I switched tack. ‘How did you get the bike?’
‘This is bloody silly. I got it. That’s what matters – and now I wish I hadn’t.’
‘Why?’
‘Alright, if you must. I was ordered to get reacquainted with Ned –’
‘By whom?’
‘The bloody party. Who else?’
‘Why?’
‘He had a certain use.’ He inspected his hands. ‘He knew people. Oh, bloody hell, he knew everyone. You must have read that in the paper.’
‘You said reacquainted?’
‘Yes, we were friends at Oxford.’
‘I didn’t know you went to university.’
‘There’s a lot you don’t know and, believe me, now is not the time for my life story.’
‘I understand, so just tell me about the bike.’
He rubbed his hands together and gave Malita the “more tea” look. ‘After the inquest, his brother inherited the bike. I bought it from him and took it to the BUF.’
‘The British Union of Fascists? I thought you said you were working for the Communist Party?’

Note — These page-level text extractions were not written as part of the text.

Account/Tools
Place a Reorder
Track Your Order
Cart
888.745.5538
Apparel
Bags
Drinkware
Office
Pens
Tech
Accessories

He cracked his knuckles. ‘I was. I had to join the buffers – Oswald Mosley’s mob – to report on them. It’s how the Nazis got the votes – jackboots on the streets. The party were worried the same might happen in England.’ He leant back in his chair. ‘Mosley was very keen on Ned. Thought he could save Britain – mistook his love of Arabs for a hatred of Jews. Not too many brain cells in that organisation.’
Was he trying to confuse me or had he led such a tortured existence that truth was on a long holi
day? If I stuck to the essentials, I might make sense of it.

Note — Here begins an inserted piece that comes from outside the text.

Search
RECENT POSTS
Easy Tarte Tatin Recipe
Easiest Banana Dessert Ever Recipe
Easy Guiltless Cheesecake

‘Why did they want the bike?’
He chuckled. ‘Mosley couldn’t have Lawrence but he wanted his bike as a talisman. He also believed that it had been sabotaged and that certain papers might have been hidden in it.’
‘What?’
‘Oh, yes. That wasn’t reported, was it? Ned couldn’t stop writing – letters, books, diaries. After the accident, his cottage at Cloud’s Hill was searched but his most recent diaries weren’t found.’
‘How do you know?’
‘I’d already taken them.’
Was there no end to my uncle’s nefarious activities? I looked askance at him. ‘What was so important about them?’
‘Names, places.’ He was serious again. ‘A few minutes before the crash, he sent a telegram to Henry Williamson to arrange a meeting with him to discuss something of importance.’
‘Who’s Henry Williamson?’
‘I’m surprised you haven’t heard of him. He wrote Tarka the Otter and the Patriot’s Progress. Joined Mosley after meeting Hitler at a Nazi rally in Nuremburg. Harmless, wouldn’t hurt a fly, but a true British eccentric. Also wealthy enough to be acceptable to Mosley. Great friend of Ned’s. He and GBS helped buy the bike.’
‘GBS?’
‘George Bernard Shaw, another of Ned’s friends. You must have heard of him.’
‘Of course but what was that about a telegram?’
‘The telegram is public knowledge. There was lots of press speculation about the purpose of the meeting.’ He leant forwards again. ‘Williamson was working with Mosley to arrange for Ned to meet with Adolf Hitler.’
31
I was stunned. ‘Are you sure?’
‘I was working for Williamson – as his chauffeur. Ned got me the job. Look, Jack, this is so complicated. Do you really want to know more?’
I wanted to know why I’d been beaten up by one group and followed and threatened by another. Both were connected by their interest in the bike.
‘Let me get this straight. You bought the bike and gave it to the BUF. What happened to it then?’
‘They had me strip it and check every part for sabotage. It hadn’t been tampered with, though it did need a complete service. The rear brake needed relining but had worked in his emergency stop. The front brake cable had snapped though. He was in second gear and travelling at about thirty-five miles per hour at the time.’